Cabinet of Ministers abolishes Soviet sanitary standards
The Cabinet of Ministers has declared the sanitary legislation issued by the authorities of the Ukrainian SSR and the USSR invalid and not applicable in Ukraine.
This is enshrined in Order No. 94-r of January 20, 2016, published on the government’s website, Interfax-Ukraine reports.
According to the text of the document, sanitary, sanitary-hygienic, sanitary-anti-epidemic, sanitary-epidemiological, anti-epidemic, hygienic rules and regulations, state sanitary-epidemiological standards and sanitary regulations are recognized as invalid.
The Order will come into force on January 1, 2017.

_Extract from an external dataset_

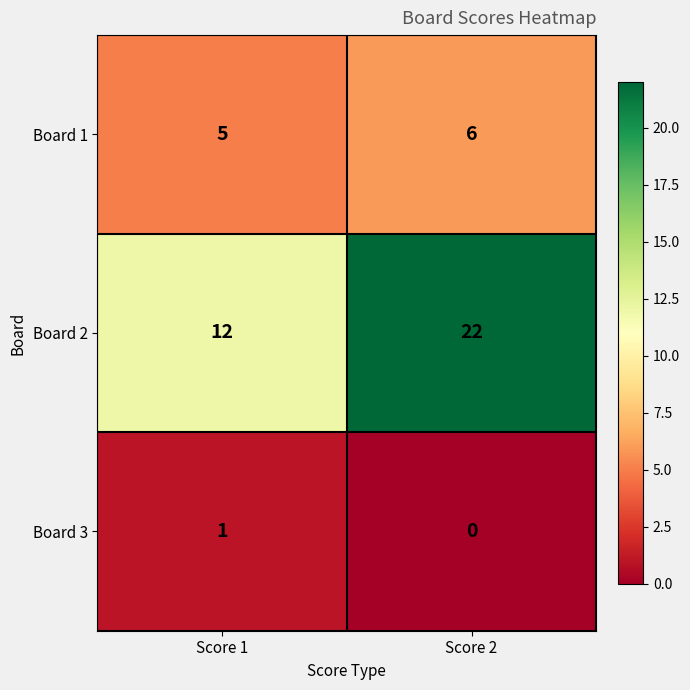

What is the highest value of the Board 1 series?

6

As Svyatoslav Protas, acting head of the State Sanitary and Epidemiological Service of Ukraine, explained to the agency, the order abolishes the sanitary standards of the USSR, which were adopted before 1991.

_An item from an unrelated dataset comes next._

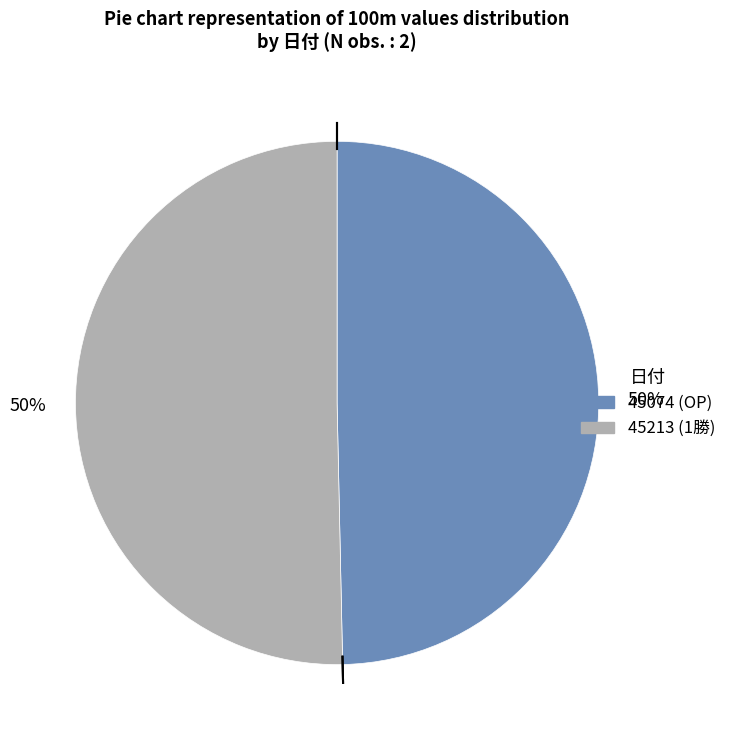

Is the sum of 45213 and 45074 greater than half?

Yes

“The system of sanitary regulation was extremely overregulated, and a significant part of the former USSR acts are now irrelevant and unnecessary. For example, such acts regulating the procedure for issuing soap for miners, issued in 1923, or such acts as sanitary requirements for collective farm markets, or sanitary requirements for public toilets separately in cities and separately in rural areas, and so on,” Protas said.
At the same time, he said, most of the sanitary acts that are necessary to protect public health are currently still in effect.